Será gracias a ese gigantesco, monstruoso, irreal artificio que es la tele-tienda con el que Joy alcanzará “el éxito”. Y resulta coherente en este sentido que la persona que introduce a la protagonista en la tele-tienda, el ejecutivo de televisión Neil Walker (Bradley Cooper), esté presentado como un ser casi angelical: el personaje no es sino una proyección de los sueños de Joy, una representación de ese hombre maravilloso que siempre anduvo buscando y que nunca tuvo porque, sencillamente, no existe más que en su imaginación.

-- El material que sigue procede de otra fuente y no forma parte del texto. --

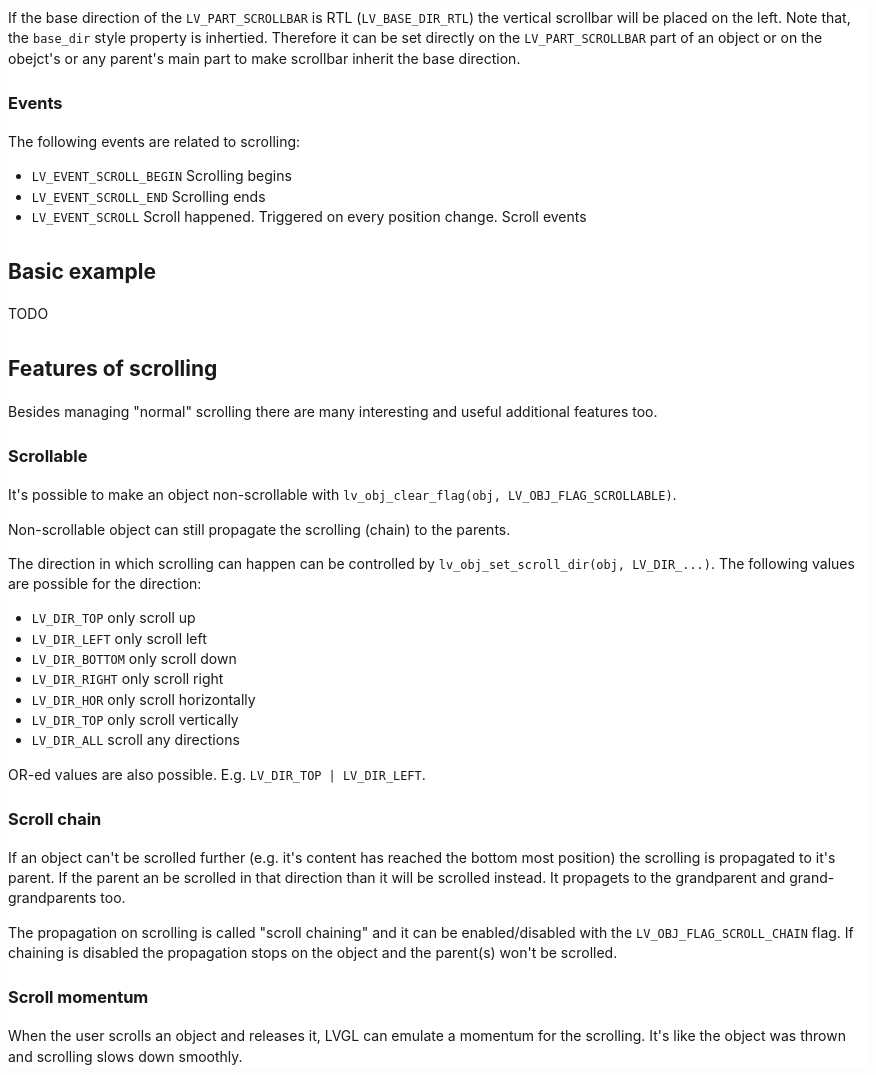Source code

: If the base direction of the `LV_PART_SCROLLBAR` is RTL (`LV_BASE_DIR_RTL`) the vertical scrollbar will be placed on the left. 
Note that, the `base_dir` style property is inhertied. Therefore it can be set directly on the `LV_PART_SCROLLBAR` part of an object
or on the obejct's or any parent's main part to make scrollbar inherit the base direction. 

### Events
The following events are related to scrolling:
- `LV_EVENT_SCROLL_BEGIN` Scrolling begins
- `LV_EVENT_SCROLL_END` Scrolling ends
- `LV_EVENT_SCROLL` Scroll happened. Triggered on every position change.
Scroll events

## Basic example
TODO

## Features of scrolling

Besides managing "normal" scrolling there are many interesting and useful additional features too.


### Scrollable

It's possible to make an object non-scrollable with `lv_obj_clear_flag(obj, LV_OBJ_FLAG_SCROLLABLE)`.

Non-scrollable object can still propagate the scrolling (chain) to the parents.

The direction in which scrolling can happen can be controlled by `lv_obj_set_scroll_dir(obj, LV_DIR_...)`.
The following values are possible for the direction:
- `LV_DIR_TOP` only scroll up
- `LV_DIR_LEFT` only scroll left
- `LV_DIR_BOTTOM` only scroll down
- `LV_DIR_RIGHT` only scroll right
- `LV_DIR_HOR` only scroll horizontally
- `LV_DIR_TOP` only scroll vertically
- `LV_DIR_ALL` scroll any directions

OR-ed values are also possible. E.g. `LV_DIR_TOP | LV_DIR_LEFT`.


### Scroll chain
If an object can't be scrolled further (e.g. it's content has reached the bottom most position) the scrolling is propagated to it's parent. If the parent an be scrolled in that direction than it will be scrolled instead.
It propagets to the grandparent and grand-grandparents too.

The propagation on scrolling is called "scroll chaining" and it can be enabled/disabled with the `LV_OBJ_FLAG_SCROLL_CHAIN` flag. 
If chaining is disabled the propagation stops on the object and the parent(s) won't be scrolled.

### Scroll momentum
When the user scrolls an object and releases it, LVGL can emulate a momentum for the scrolling. It's like the object was thrown and scrolling slows down smoothly.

Antes del final, vemos a Joy saliendo, triunfante, del sórdido hotel donde ha logrado vencer al hombre que pretendía arruinarla usando una estratagema tan sucia como la que aquél ha usado en contra de ella: la protagonista se detienen ante el aparador de una tienda y, de repente, se pone a nevar; pero, inmediatamente después, Russell “rompe” el efecto idílico, ensoñador, de esta escena, aparentemente, de sublime triunfo de Joy, descubriéndonos que dicha nieve no es real, sino confeti blanco que arroja una máquina de esa misma tienda para hacer publicidad navideña. ¿Acaso no es eso también, en el fondo, toda la gloria de la protagonista de Joy? ¿Vender como si fuera algo maravilloso un invento tan volátil, tan fugaz, como el confeti?